• _WHAT TO PRODUCE_:
Pictures are to be left out, and the rest of the records reproduced exactly.

• _MATERIAL FOR THE TASK_:
Segment Open

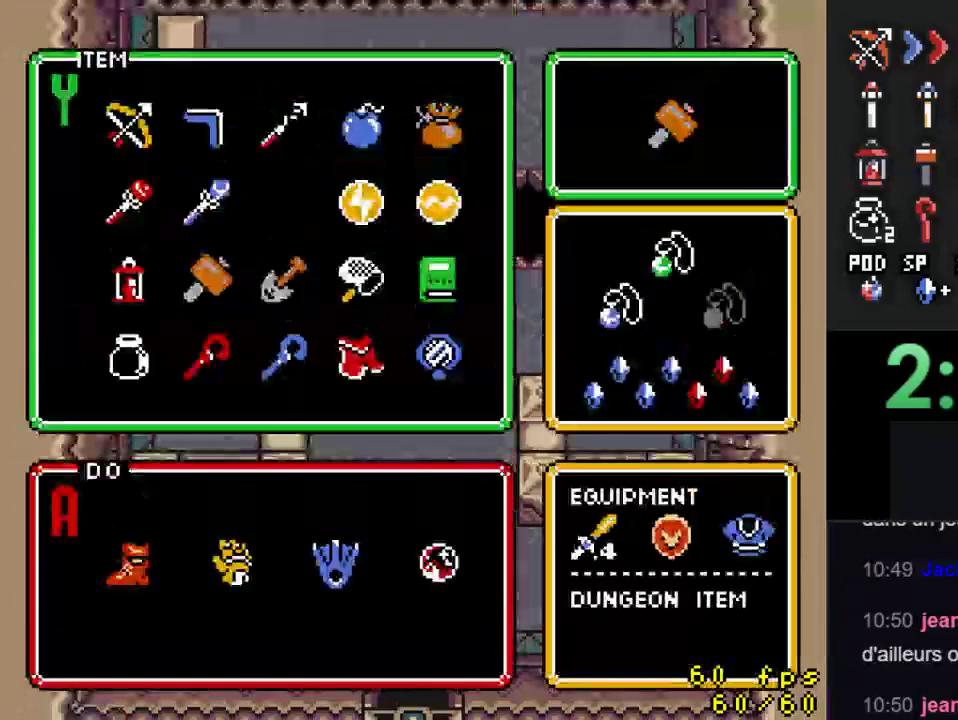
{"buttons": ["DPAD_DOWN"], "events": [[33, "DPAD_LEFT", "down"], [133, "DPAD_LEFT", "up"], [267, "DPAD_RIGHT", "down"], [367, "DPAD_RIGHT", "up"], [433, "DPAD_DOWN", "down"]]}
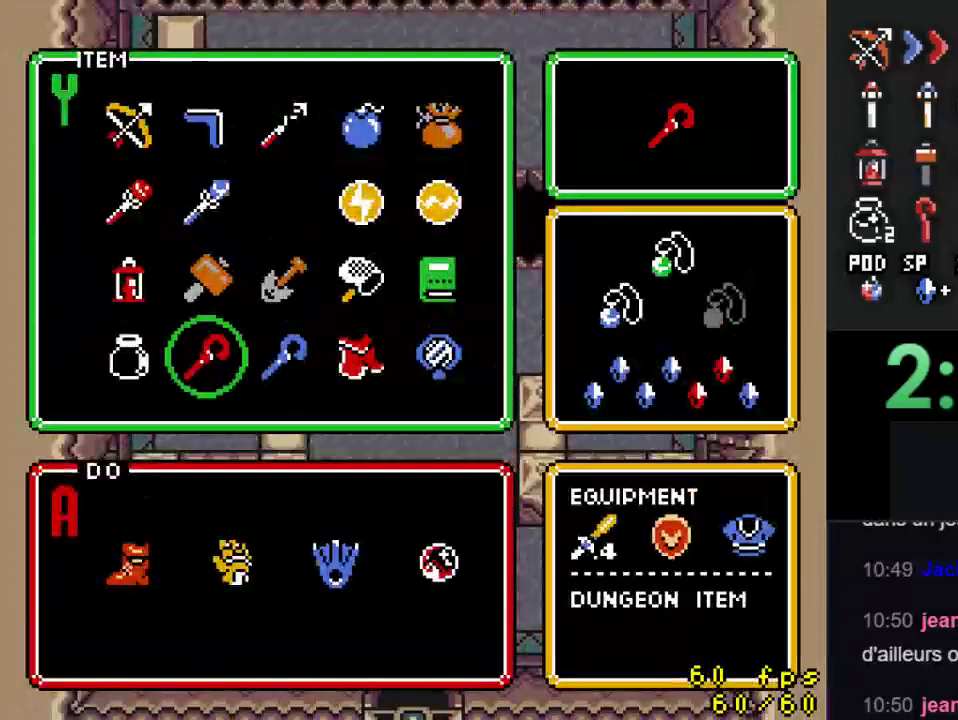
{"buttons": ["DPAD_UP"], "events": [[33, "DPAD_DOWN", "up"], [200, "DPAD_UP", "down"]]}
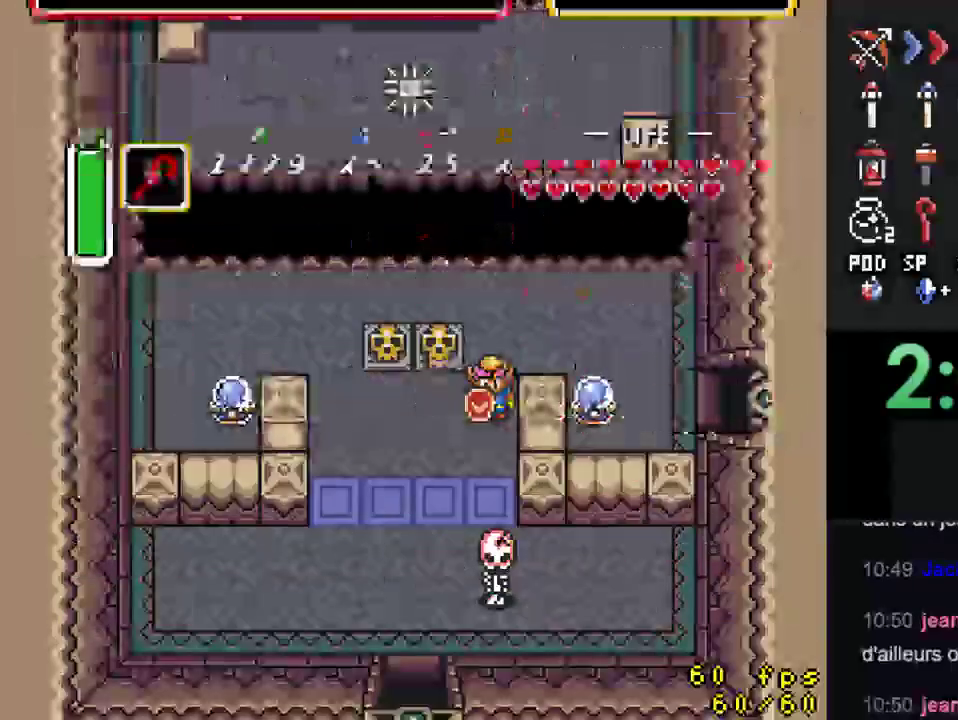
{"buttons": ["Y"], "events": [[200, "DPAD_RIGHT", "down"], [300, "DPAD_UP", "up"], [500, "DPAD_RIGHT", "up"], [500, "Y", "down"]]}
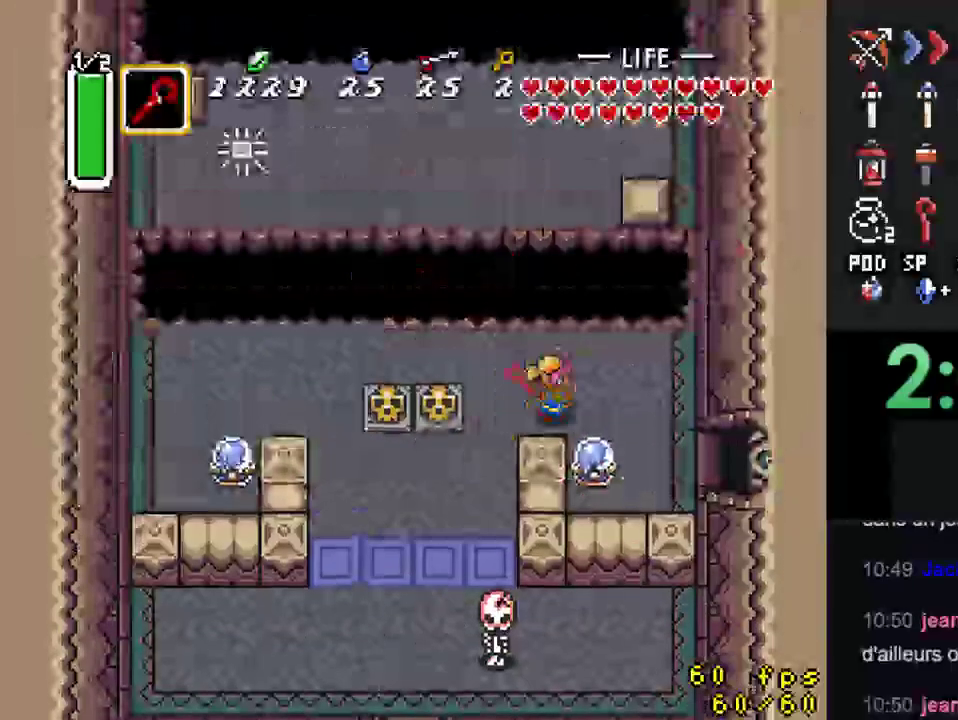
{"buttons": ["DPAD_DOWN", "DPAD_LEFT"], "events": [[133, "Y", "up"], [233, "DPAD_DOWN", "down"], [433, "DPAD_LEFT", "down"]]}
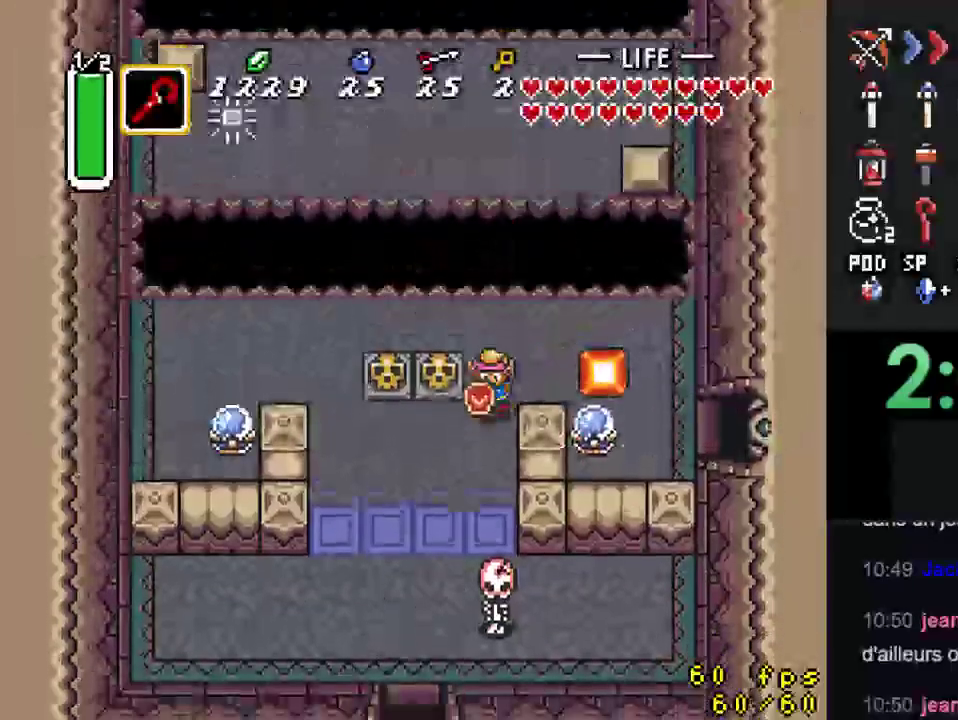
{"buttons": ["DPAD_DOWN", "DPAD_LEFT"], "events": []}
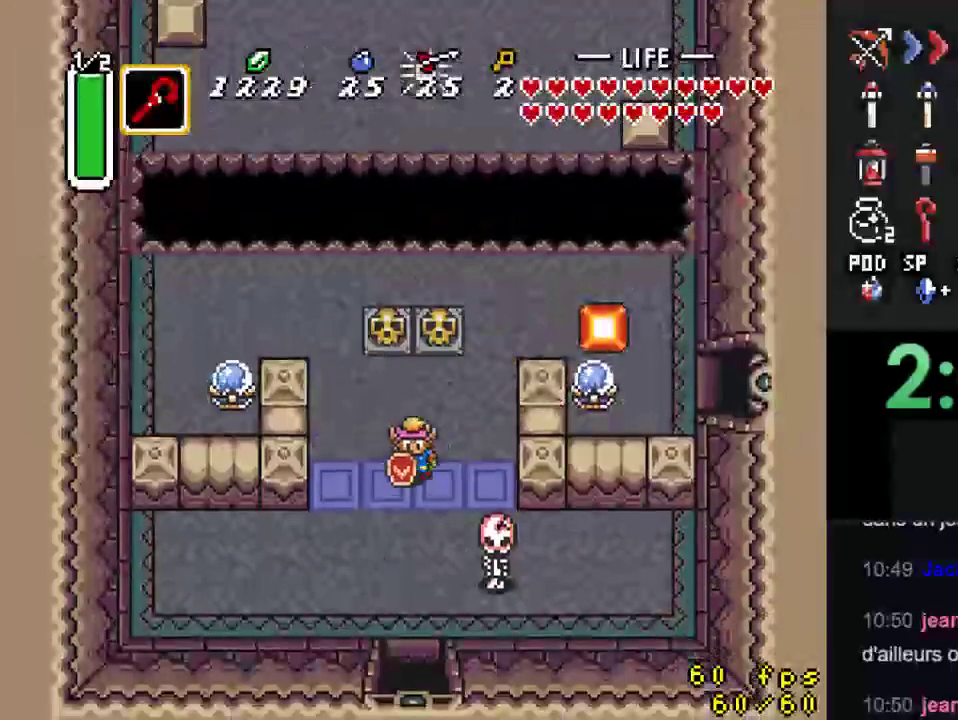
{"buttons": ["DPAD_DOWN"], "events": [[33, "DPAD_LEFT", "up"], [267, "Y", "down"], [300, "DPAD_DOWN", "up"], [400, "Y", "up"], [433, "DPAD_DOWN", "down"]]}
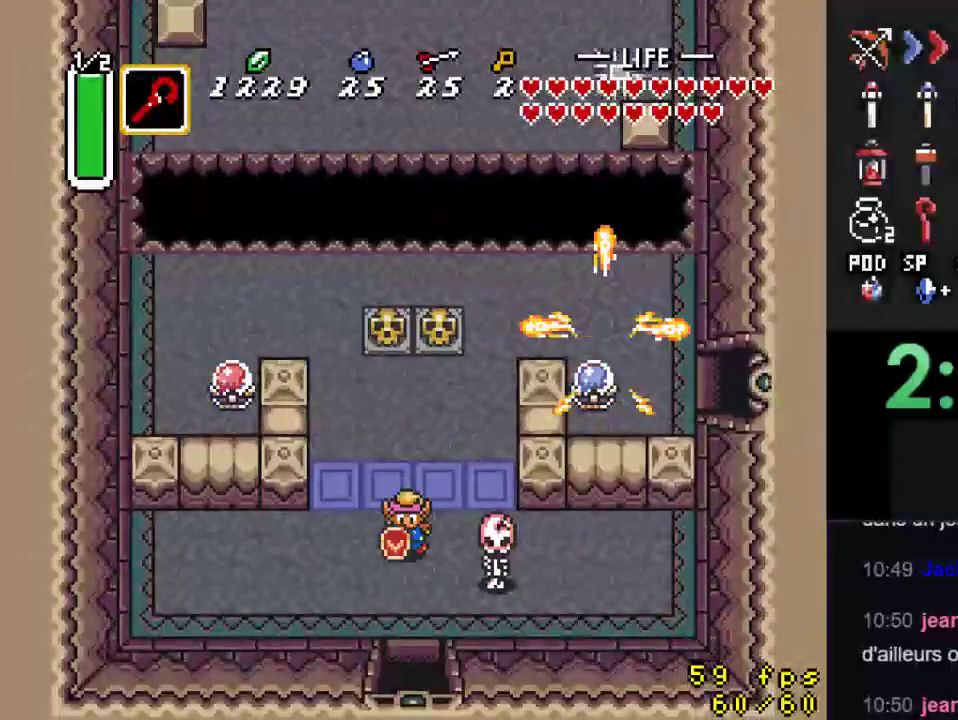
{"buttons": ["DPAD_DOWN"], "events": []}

Segment Closed

• _RESULT OF THIS TASK_:
{"buttons": ["DPAD_DOWN"], "events": [[33, "DPAD_LEFT", "down"], [133, "DPAD_LEFT", "up"], [267, "DPAD_RIGHT", "down"], [367, "DPAD_RIGHT", "up"], [433, "DPAD_DOWN", "down"]]}
{"buttons": ["DPAD_UP"], "events": [[33, "DPAD_DOWN", "up"], [200, "DPAD_UP", "down"]]}
{"buttons": ["Y"], "events": [[200, "DPAD_RIGHT", "down"], [300, "DPAD_UP", "up"], [500, "DPAD_RIGHT", "up"], [500, "Y", "down"]]}
{"buttons": ["DPAD_DOWN", "DPAD_LEFT"], "events": [[133, "Y", "up"], [233, "DPAD_DOWN", "down"], [433, "DPAD_LEFT", "down"]]}
{"buttons": ["DPAD_DOWN", "DPAD_LEFT"], "events": []}
{"buttons": ["DPAD_DOWN"], "events": [[33, "DPAD_LEFT", "up"], [267, "Y", "down"], [300, "DPAD_DOWN", "up"], [400, "Y", "up"], [433, "DPAD_DOWN", "down"]]}
{"buttons": ["DPAD_DOWN"], "events": []}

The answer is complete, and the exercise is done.